-- Start SUPPLIED DATA --

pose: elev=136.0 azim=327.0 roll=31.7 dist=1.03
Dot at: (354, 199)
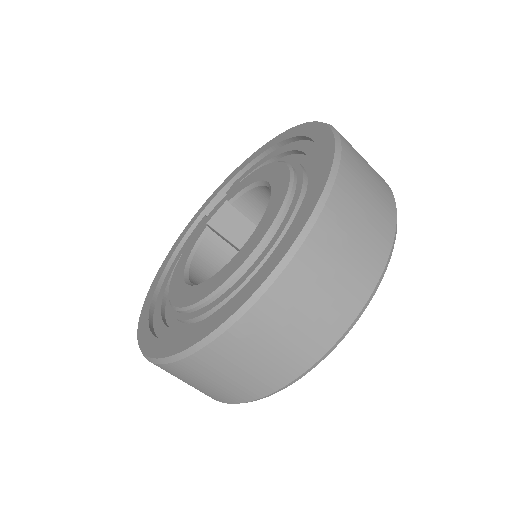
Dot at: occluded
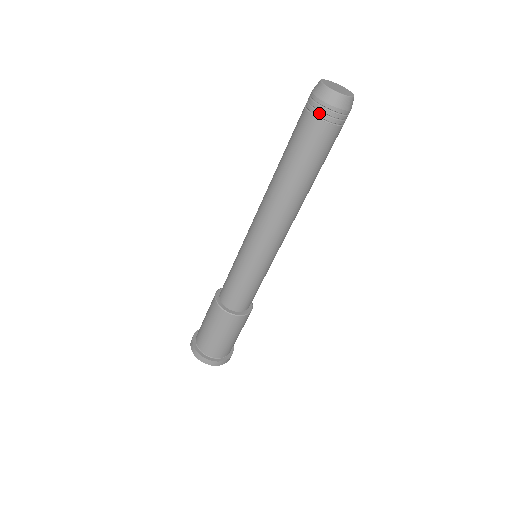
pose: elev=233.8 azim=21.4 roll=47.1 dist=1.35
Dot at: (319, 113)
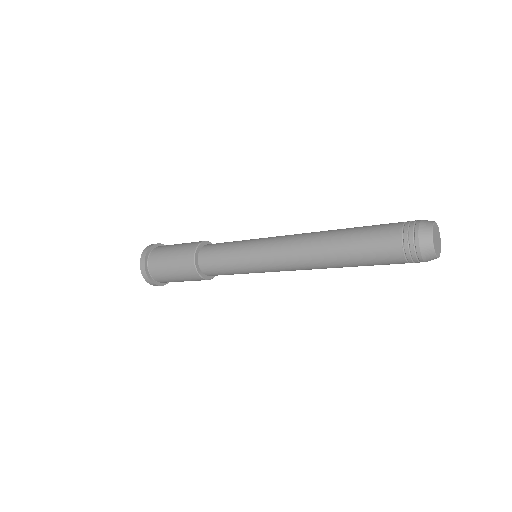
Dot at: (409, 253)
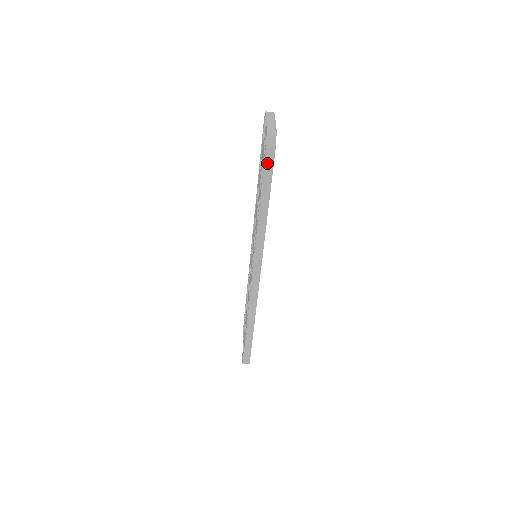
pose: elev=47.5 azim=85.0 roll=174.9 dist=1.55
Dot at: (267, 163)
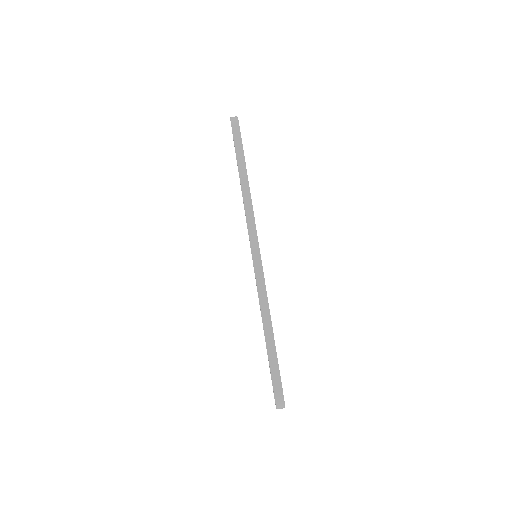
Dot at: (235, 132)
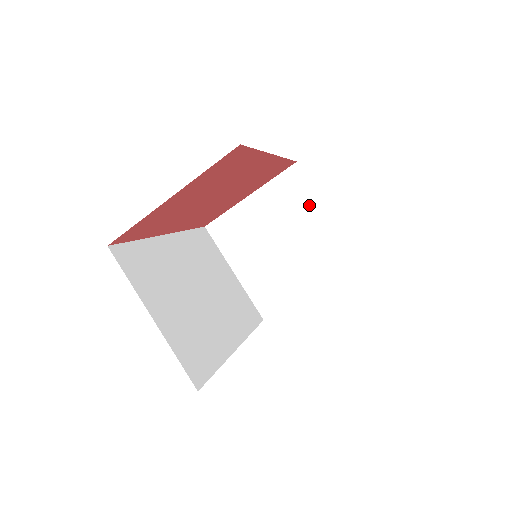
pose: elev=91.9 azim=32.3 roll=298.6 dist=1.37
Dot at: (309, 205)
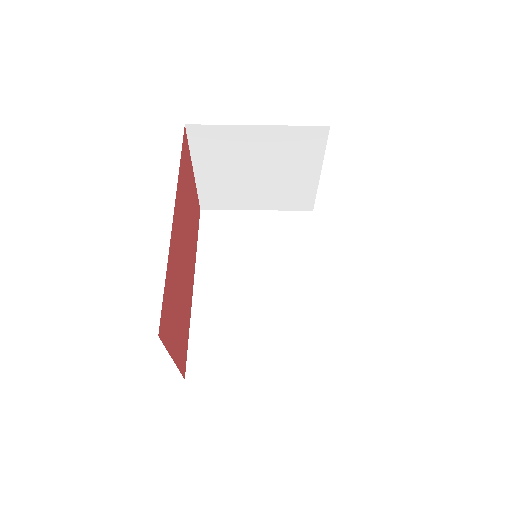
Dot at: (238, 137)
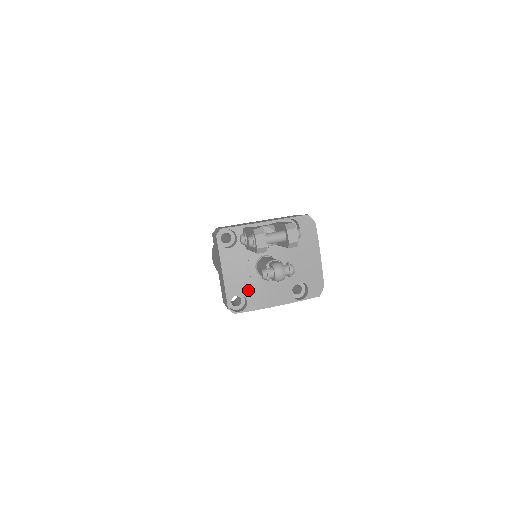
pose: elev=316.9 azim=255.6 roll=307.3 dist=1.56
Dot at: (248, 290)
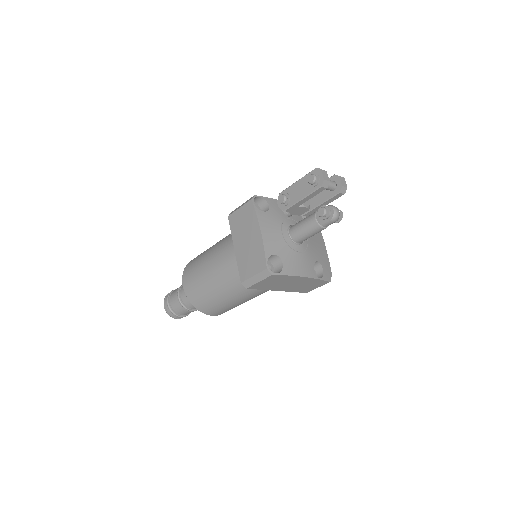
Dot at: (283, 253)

-- End SUPPLIED DATA --

**THE EXERCISE:** Update the records above by replacing each "dist" with "distance" and leaving every other detail unchanged. Omit the pictures from your version.

**RESPONSE FOR THIS EXERCISE:**
pose: elev=136.0 azim=327.0 roll=31.7 distance=1.03
Dot at: (354, 199)
Dot at: occluded
pose: elev=233.8 azim=21.4 roll=47.1 distance=1.35
Dot at: (319, 113)
Dot at: (409, 253)
pose: elev=47.5 azim=85.0 roll=174.9 distance=1.55
Dot at: (267, 163)
Dot at: (235, 132)
pose: elev=91.9 azim=32.3 roll=298.6 distance=1.37
Dot at: (309, 205)
Dot at: (238, 137)
pose: elev=316.9 azim=255.6 roll=307.3 distance=1.56
Dot at: (248, 290)
Dot at: (283, 253)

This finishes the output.